MySQL join algorithm optimization
Before MySQL 8.0.18, for a long time, there was no hashjoin in MySQL database. The main join algorithm was nest loopjoin. Simplenestloopjoin is obviously inefficient. It needs n full table scans on the internal table. The actual complexity is n * m, n is the number of external records, M is the number of records, which represents the cost of one scan of the internal table. For this reason, MySQL has made several optimizations for simplenetloopjoin, and the pictures posted below are all from the network.

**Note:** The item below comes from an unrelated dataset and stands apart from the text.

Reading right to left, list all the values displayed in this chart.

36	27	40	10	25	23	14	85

MySQL uses batch technology, that is, using join buffer size to cache enough records at a time. When traversing the internal table, each internal table record and this batch of data are judged conditionally, which reduces the number of times to scan the internal table. If the internal table is large, it indirectly relieves the reading pressure of Io.
If we can index the join conditions of the inner table, then for every record on the surface, we don’t need to scan the inner table in the whole table, only need to perform BTREE lookup once, and the overall time complexity is reduced to n * O (logm). Compared with hashjoin, for every external record, hashjoin is a search of hashtable. Of course, hashtable also has a build time and needs to deal with the lack of memory, which is not necessarily better than inlj.
Batched Key Access
Index nest loopjoin uses the index of join condition to match through BTREE lookup, which reduces the cost of traversing inner table. If the join condition is a non primary key column, it means a lot of back tables and random io. BKA optimizes the way that a batch of data that meets the conditions are sorted by primary key, so that when returning to the table, it is relatively orderly from the perspective of primary key, which alleviates the cost of random io. BKA actually uses the MRR feature (multirangeread) to sort the primary key before accessing the data. The cache size of primary key sorting is controlled by the parameter read ﹣ RND ﹣ buffer ﹣ size.
After MySQL 8.0, a lot of refactoring has been done to the server layer code. Although the optimizer is still far behind Oracle, it has been improving. With the support of hashjoin, MySQL optimizer has more choices and the execution path of SQL can be better, especially for the scenario of equivalent join. Although MySQL has made some optimizations for join before, such as nblj, inlj, BKA, etc., they can’t replace the role of hashjoin. A good database should have rich basic capabilities. Use the optimizer to analyze appropriate scenarios, and then take out corresponding basic capabilities to respond to requests in the most efficient way.